If you want to write a book about Trump scandals or Trump White House dysfunction,  you’ve got a wealth of material to work with.

Some enterprising writers have apparently picked that up. Now, following Michael Wolff’s lead, a new book about the Trump administration is on the way.

According to Axios, Fox News host Howard Kurtz’s book hits shelves on January 29.

The Washington Post has obtained a few choice bits, and while not as salacious as Wolff’s book, the impression of a chaotic Trump administration is the same.

Among those issues where Trump went off message and torpedoed the efforts of his staff:

Trump, who was supposed to meet with his then-chief of staff Reince Priebus in July to discuss different options regarding transgender individuals serving in the military, unexpectedly preempted any talks and “sent his entire administration scrambling” by announcing his policy decision on Twitter.

Another one of Trump’s spastic tweets ruins the day.

On a Saturday morning in March, White House aides found themselves waking up “confused and ‘blindsided’ to find that Trump had — without any evidence — accused former president Barack Obama on Twitter of wiretapping him during the campaign … ‘Nobody in the White House quite knew what to do.'”

And there are still some in Trumpville that believe, in spite of the evidence, that Obama “wiretapped” Trump.

“Kurtz also recounts an Oval Office meeting in which Bannon blamed Ivanka for a leak — and Trump supported him over his daughter: ‘Baby, I think Steve’s right here,’ Trump told her.” A White House official denied the account to the Post.

Of course they’re denying it now. Bannon has been cast out among the lepers and other fallen riff raff, thanks to the last book that slammed the Trump administration. There’s no way anyone from the White House is going to admit that Trump sided with Steve Bannon over Ivanka.

And speaking of Bannon:

When Bannon left the White House, he told Trump he planned to bring down Senate Majority Leader Mitch McConnell. “‘Trump said that was fine, that Bannon should go ahead,’ Kurtz writes.”

We saw Bannon’s efforts. Ultimately, McConnell came out on top and Bannon, as I pointed out, was exiled.

Also, if you want to point fingers at White House leaks, maybe start at the top.

Kurtz writes that aides suspect that the president is just as culpable for White House leaks during that first few months as anybody else.
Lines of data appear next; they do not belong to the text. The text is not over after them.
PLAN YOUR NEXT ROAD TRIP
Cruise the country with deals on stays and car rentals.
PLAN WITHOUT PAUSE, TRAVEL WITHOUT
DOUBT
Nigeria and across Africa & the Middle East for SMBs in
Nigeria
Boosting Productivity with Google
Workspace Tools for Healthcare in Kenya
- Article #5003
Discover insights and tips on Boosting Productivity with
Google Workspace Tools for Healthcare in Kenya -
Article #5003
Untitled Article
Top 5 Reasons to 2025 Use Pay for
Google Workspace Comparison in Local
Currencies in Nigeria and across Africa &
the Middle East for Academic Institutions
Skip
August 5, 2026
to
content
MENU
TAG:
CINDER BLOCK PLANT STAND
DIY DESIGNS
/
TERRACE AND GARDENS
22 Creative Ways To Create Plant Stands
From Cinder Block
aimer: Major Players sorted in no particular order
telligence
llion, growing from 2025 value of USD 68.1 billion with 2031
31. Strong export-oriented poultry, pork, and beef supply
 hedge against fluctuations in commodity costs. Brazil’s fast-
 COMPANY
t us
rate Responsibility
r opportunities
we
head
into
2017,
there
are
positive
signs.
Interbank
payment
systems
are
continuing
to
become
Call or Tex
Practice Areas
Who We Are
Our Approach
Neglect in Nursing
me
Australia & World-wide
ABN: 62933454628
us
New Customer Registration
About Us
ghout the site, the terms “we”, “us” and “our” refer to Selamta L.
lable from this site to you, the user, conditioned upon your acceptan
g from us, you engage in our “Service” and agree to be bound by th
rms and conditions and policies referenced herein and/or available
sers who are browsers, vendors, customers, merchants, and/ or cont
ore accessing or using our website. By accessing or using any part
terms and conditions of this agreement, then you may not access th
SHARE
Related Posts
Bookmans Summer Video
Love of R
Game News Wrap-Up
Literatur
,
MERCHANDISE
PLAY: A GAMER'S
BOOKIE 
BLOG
While fingers are pointing, Trump is blabbing to friends and acquaintances, spilling all the White House beans, and that information ends up in the ears of journalists.

Very probable.

If you want a book to read about Trump’s first year, but you abhor the sensationalism of Wolff’s book, then you can always give “Media Madness: Donald Trump, The Press, And The War Over The Truth” a shot.